* EXERCISE OBJECTIVE *
Report each line of the data that has "geometry" somewhere in it.

*** Opening LISTED RECORDS ***

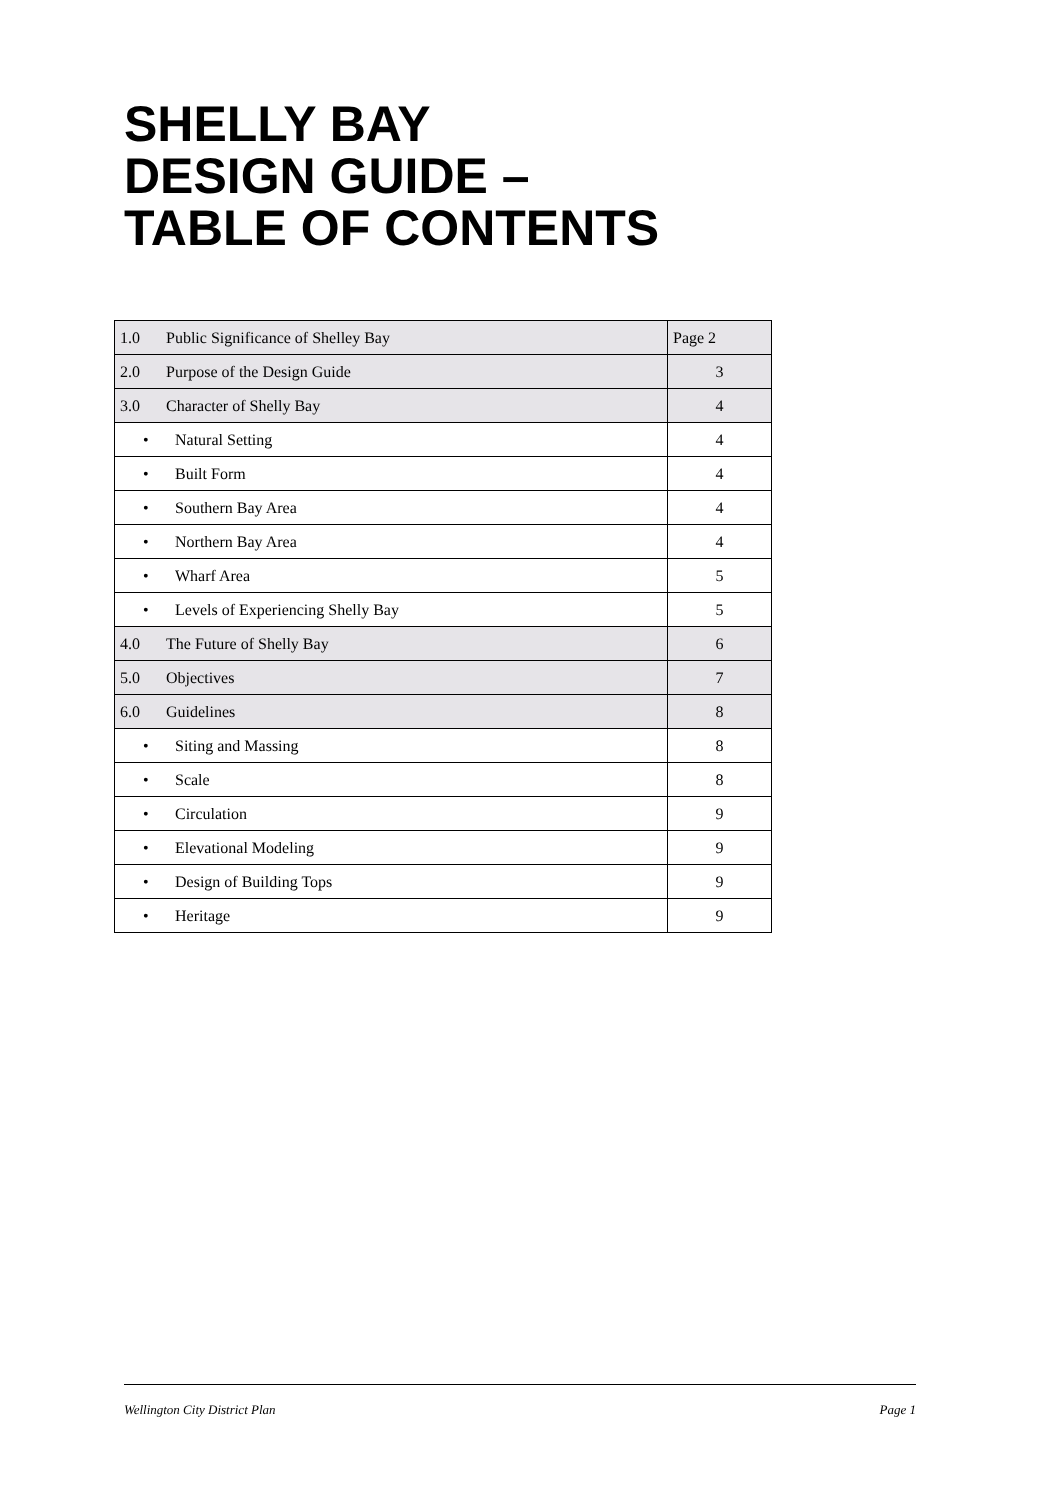SHELLY BAY
DESIGN GUIDE –
TABLE OF CONTENTS
| 1.0 | Public Significance of Shelley Bay | Page 2 |
| 2.0 | Purpose of the Design Guide | 3 |
| 3.0 | Character of Shelly Bay | 4 |
| • Natural Setting | | 4 |
| • Built Form | | 4 |
| • Southern Bay Area | | 4 |
| • Northern Bay Area | | 4 |
| • Wharf Area | | 5 |
| • Levels of Experiencing Shelly Bay | | 5 |
| 4.0 | The Future of Shelly Bay | 6 |
| 5.0 | Objectives | 7 |
| 6.0 | Guidelines | 8 |
| • Siting and Massing | | 8 |
| • Scale | | 8 |
| • Circulation | | 9 |
| • Elevational Modeling | | 9 |
| • Design of Building Tops | | 9 |
| • Heritage | | 9 |
Wellington City District Plan Page 1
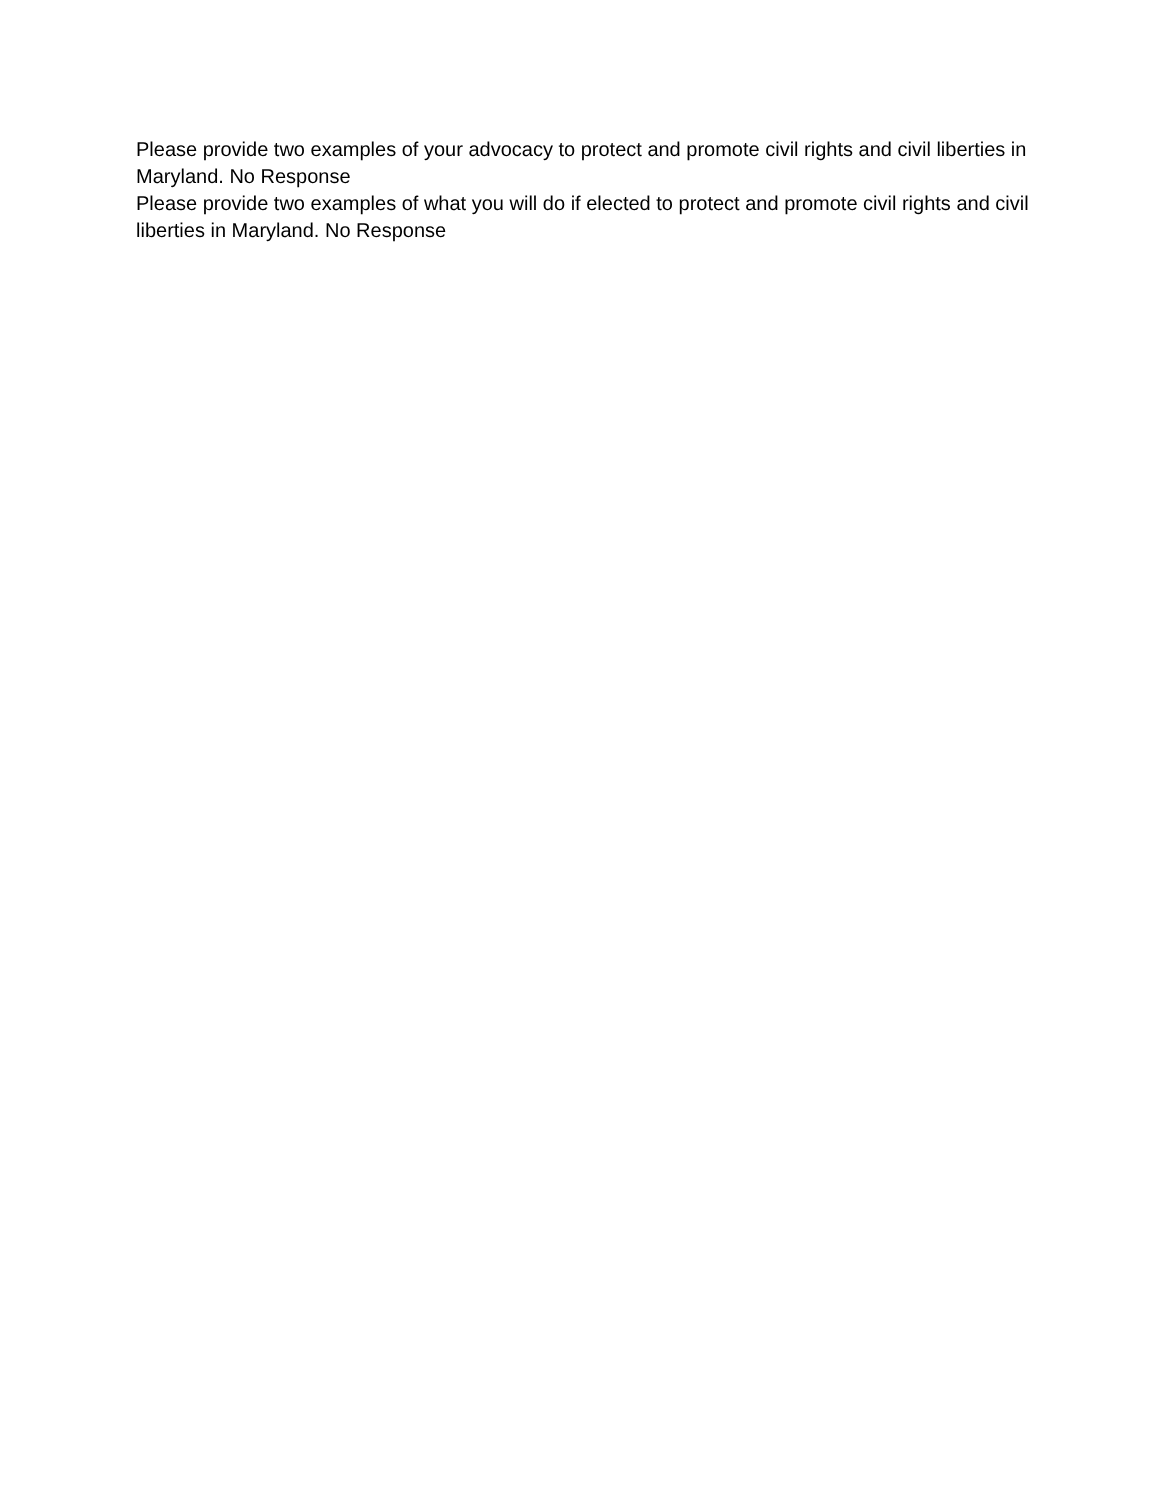Please provide two examples of your advocacy to protect and promote civil rights and civil liberties in Maryland. No Response
Please provide two examples of what you will do if elected to protect and promote civil rights and civil liberties in Maryland. No Response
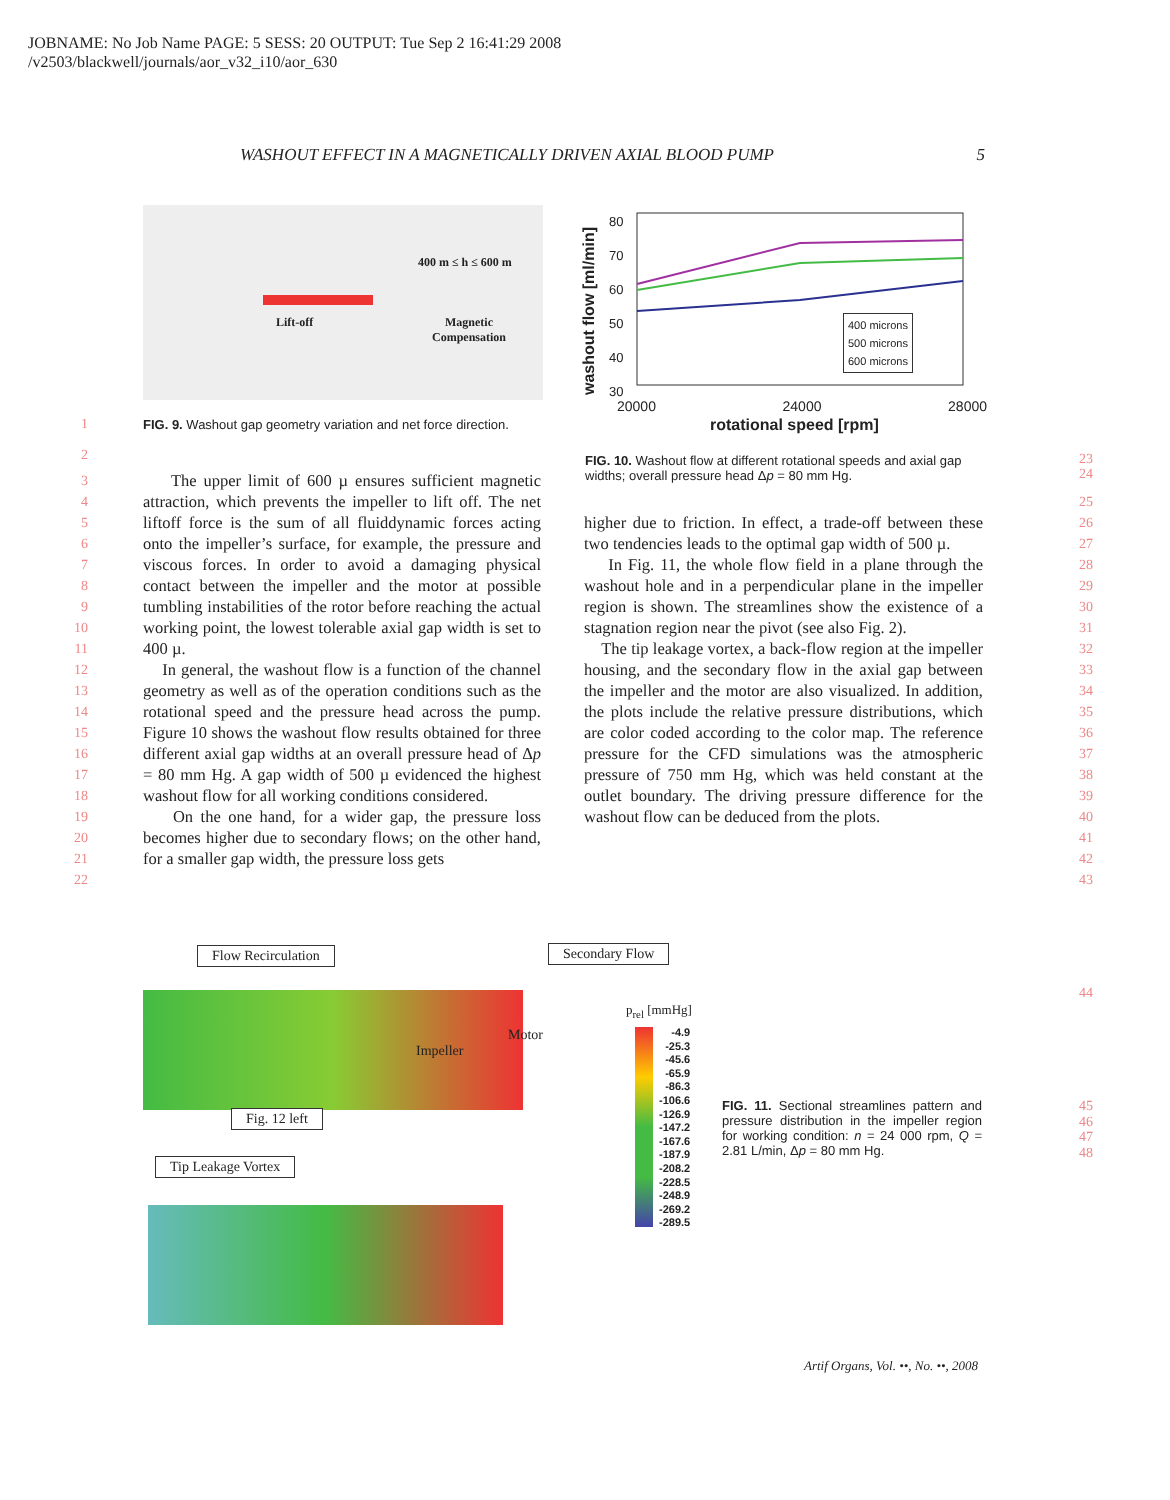JOBNAME: No Job Name PAGE: 5 SESS: 20 OUTPUT: Tue Sep 2 16:41:29 2008
/v2503/blackwell/journals/aor_v32_i10/aor_630
WASHOUT EFFECT IN A MAGNETICALLY DRIVEN AXIAL BLOOD PUMP 5
400 m ≤ h ≤ 600 m
Lift-off
Magnetic
Compensation
FIG. 9. Washout gap geometry variation and net force direction.
80
70
60
50
40
30
400 microns
500 microns
600 microns
20000 24000 28000
rotational speed [rpm]
washout flow [ml/min]
FIG. 10. Washout flow at different rotational speeds and axial gap widths; overall pressure head Δp = 80 mm Hg.
1
2
3
4
5
6
7
8
9
10
11
12
13
14
15
16
17
18
19
20
21
22
The upper limit of 600 µ ensures sufficient magnetic attraction, which prevents the impeller to lift off. The net liftoff force is the sum of all fluiddynamic forces acting onto the impeller’s surface, for example, the pressure and viscous forces. In order to avoid a damaging physical contact between the impeller and the motor at possible tumbling instabilities of the rotor before reaching the actual working point, the lowest tolerable axial gap width is set to 400 µ.
In general, the washout flow is a function of the channel geometry as well as of the operation conditions such as the rotational speed and the pressure head across the pump. Figure 10 shows the washout flow results obtained for three different axial gap widths at an overall pressure head of Δp = 80 mm Hg. A gap width of 500 µ evidenced the highest washout flow for all working conditions considered.
On the one hand, for a wider gap, the pressure loss becomes higher due to secondary flows; on the other hand, for a smaller gap width, the pressure loss gets
23
24
25
26
27
28
29
30
31
32
33
34
35
36
37
38
39
40
41
42
43
higher due to friction. In effect, a trade-off between these two tendencies leads to the optimal gap width of 500 µ.
In Fig. 11, the whole flow field in a plane through the washout hole and in a perpendicular plane in the impeller region is shown. The streamlines show the existence of a stagnation region near the pivot (see also Fig. 2).
The tip leakage vortex, a back-flow region at the impeller housing, and the secondary flow in the axial gap between the impeller and the motor are also visualized. In addition, the plots include the relative pressure distributions, which are color coded according to the color map. The reference pressure for the CFD simulations was the atmospheric pressure of 750 mm Hg, which was held constant at the outlet boundary. The driving pressure difference for the washout flow can be deduced from the plots.
Flow Recirculation Secondary Flow
Impeller
Motor
Fig. 12 left
Tip Leakage Vortex
p<sub>rel</sub> [mmHg]
-4.9
-25.3
-45.6
-65.9
-86.3
-106.6
-126.9
-147.2
-167.6
-187.9
-208.2
-228.5
-248.9
-269.2
-289.5
44
45
46
47
48
FIG. 11. Sectional streamlines pattern and pressure distribution in the impeller region for working condition: n = 24 000 rpm, Q = 2.81 L/min, Δp = 80 mm Hg.
Artif Organs, Vol. ••, No. ••, 2008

*** Closing LISTED RECORDS ***

* RESULT OF THE TASK *
FIG. 9. Washout gap geometry variation and net force direction.
In general, the washout flow is a function of the channel geometry as well as of the operation conditions such as the rotational speed and the pressure head across the pump. Figure 10 shows the washout flow results obtained for three different axial gap widths at an overall pressure head of Δp = 80 mm Hg. A gap width of 500 µ evidenced the highest washout flow for all working conditions considered.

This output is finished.